Aage Borchgrevink keeps a close look on the situation in Georgia, the Russian federal territory of Chechnya as well as International criminal justice.
It was a coincidence that led me to the Norwegian Helsinki Committee, but it’s no coincidence that I’ve stayed on for 25 years.
Aage came to us in 1992 when he translated a report on labour rights violations at a Belfast wharf from Norwegian to English. The following year he served his alternative military service at our Oslo office. After finishing a Master’s degree in Comparative Literature in 1997, Aage returned as a researcher with a special focus on the Balkans and election observation.
While maintaining a part time engagement at the NHC, Aage has also worked as a journalist, critic and commentator in Norwegian papers, such as Aftenposten and Dagbladet.
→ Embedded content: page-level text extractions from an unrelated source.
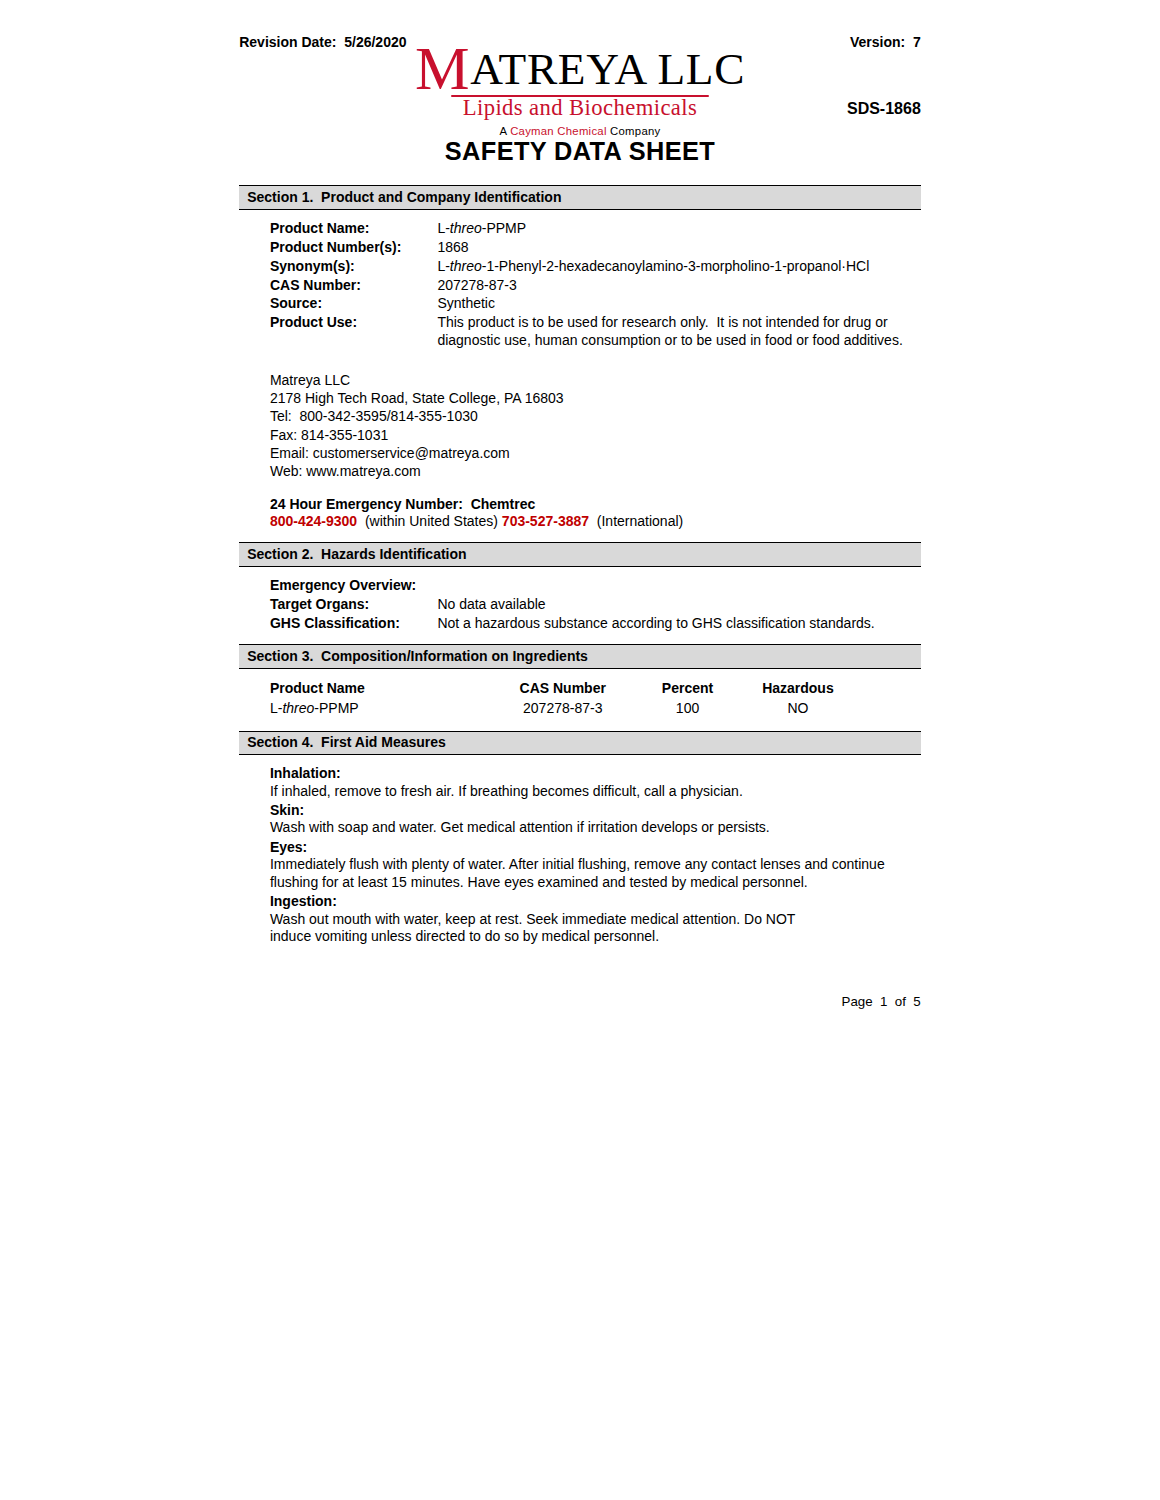Revision Date: 5/26/2020 Version: 7
MATREYA LLC
Lipids and Biochemicals
A Cayman Chemical Company
SDS-1868
SAFETY DATA SHEET
Section 1. Product and Company Identification
| Product Name: | L- threo -PPMP |
| Product Number(s): | 1868 |
| Synonym(s): | L- threo -1-Phenyl-2-hexadecanoylamino-3-morpholino-1-propanol·HCl |
| CAS Number: | 207278-87-3 |
| Source: | Synthetic |
| Product Use: | This product is to be used for research only. It is not intended for drug or diagnostic use, human consumption or to be used in food or food additives. |
Matreya LLC
2178 High Tech Road, State College, PA 16803
Tel: 800-342-3595/814-355-1030
Fax: 814-355-1031
Email: customerservice@matreya.com
Web: www.matreya.com
24 Hour Emergency Number: Chemtrec
800-424-9300 (within United States) 703-527-3887 (International)
Section 2. Hazards Identification
| Emergency Overview: | |
| Target Organs: | No data available |
| GHS Classification: | Not a hazardous substance according to GHS classification standards. |
Section 3. Composition/Information on Ingredients
| Product Name | CAS Number | Percent | Hazardous |
| --- | --- | --- | --- |
| L- threo -PPMP | 207278-87-3 | 100 | NO |
Section 4. First Aid Measures
Inhalation: If inhaled, remove to fresh air. If breathing becomes difficult, call a physician.
Skin: Wash with soap and water. Get medical attention if irritation develops or persists.
Eyes: Immediately flush with plenty of water. After initial flushing, remove any contact lenses and continue flushing for at least 15 minutes. Have eyes examined and tested by medical personnel.
Ingestion: Wash out mouth with water, keep at rest. Seek immediate medical attention. Do NOT
induce vomiting unless directed to do so by medical personnel.
Page 1 of 5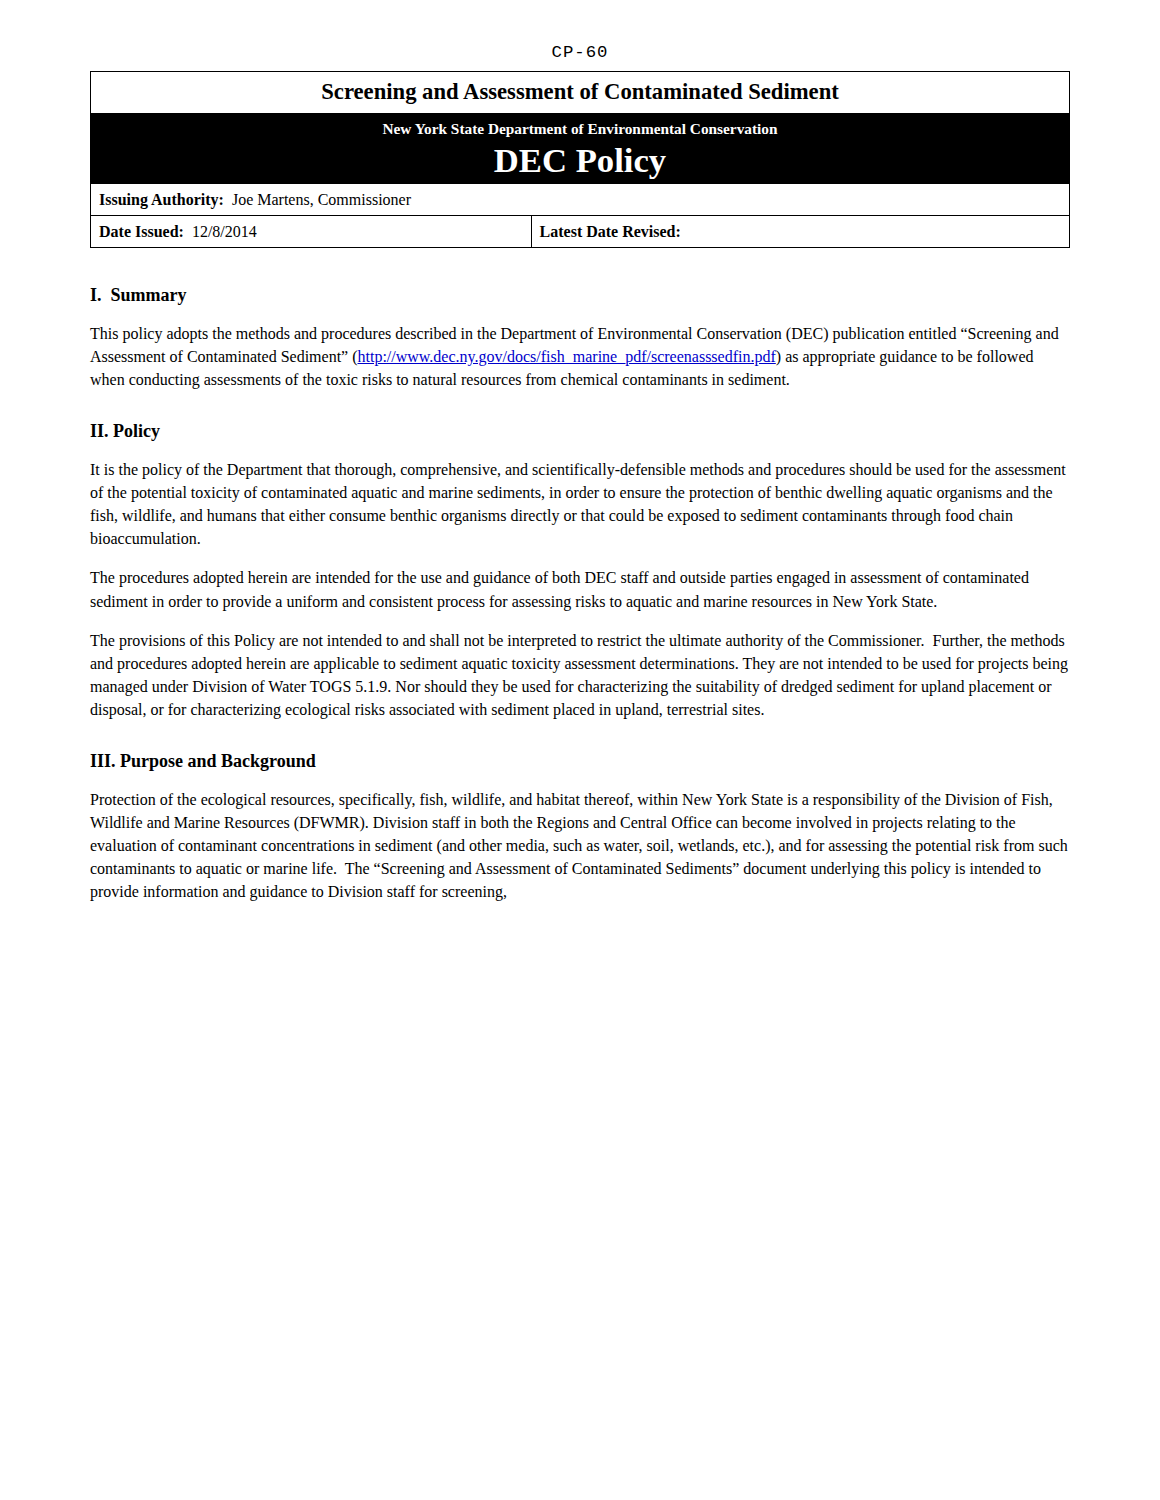CP-60
| Screening and Assessment of Contaminated Sediment |
| New York State Department of Environmental Conservation DEC Policy |
| Issuing Authority: Joe Martens, Commissioner |
| Date Issued: 12/8/2014 | Latest Date Revised: |
I. Summary
This policy adopts the methods and procedures described in the Department of Environmental Conservation (DEC) publication entitled “Screening and Assessment of Contaminated Sediment” (http://www.dec.ny.gov/docs/fish_marine_pdf/screenasssedfin.pdf) as appropriate guidance to be followed when conducting assessments of the toxic risks to natural resources from chemical contaminants in sediment.
II. Policy
It is the policy of the Department that thorough, comprehensive, and scientifically-defensible methods and procedures should be used for the assessment of the potential toxicity of contaminated aquatic and marine sediments, in order to ensure the protection of benthic dwelling aquatic organisms and the fish, wildlife, and humans that either consume benthic organisms directly or that could be exposed to sediment contaminants through food chain bioaccumulation.
The procedures adopted herein are intended for the use and guidance of both DEC staff and outside parties engaged in assessment of contaminated sediment in order to provide a uniform and consistent process for assessing risks to aquatic and marine resources in New York State.
The provisions of this Policy are not intended to and shall not be interpreted to restrict the ultimate authority of the Commissioner. Further, the methods and procedures adopted herein are applicable to sediment aquatic toxicity assessment determinations. They are not intended to be used for projects being managed under Division of Water TOGS 5.1.9. Nor should they be used for characterizing the suitability of dredged sediment for upland placement or disposal, or for characterizing ecological risks associated with sediment placed in upland, terrestrial sites.
III. Purpose and Background
Protection of the ecological resources, specifically, fish, wildlife, and habitat thereof, within New York State is a responsibility of the Division of Fish, Wildlife and Marine Resources (DFWMR). Division staff in both the Regions and Central Office can become involved in projects relating to the evaluation of contaminant concentrations in sediment (and other media, such as water, soil, wetlands, etc.), and for assessing the potential risk from such contaminants to aquatic or marine life. The “Screening and Assessment of Contaminated Sediments” document underlying this policy is intended to provide information and guidance to Division staff for screening,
He has been a board member of various Norwegian and international human rights groups, such as Norwegian PEN, Russian Justice Initiative and the Public Defender’s Office of the Republic of Georgia.
“I was always interested in politics and justice. Being part of the global human rights movement gives you a chance to observe historical change close-up – and sometimes the privilege of doing something useful. Taking testimony of people who have gone through war and having colleagues killed are harrowing experiences, but the friendship of people in the movement and our shared belief in the cause make it important to continue.”
Aage has published several books of fiction and non-fiction, including two travelogues based on his work for the Norwegian Helsinki Committee in the Balkans, Belarus and the Caucasus. He won the Norwegian Critics’ award for A Norwegian Tragedy: Anders Behring Breivik and the Massacre at Utøya (2012), which was translated into several languages, including English.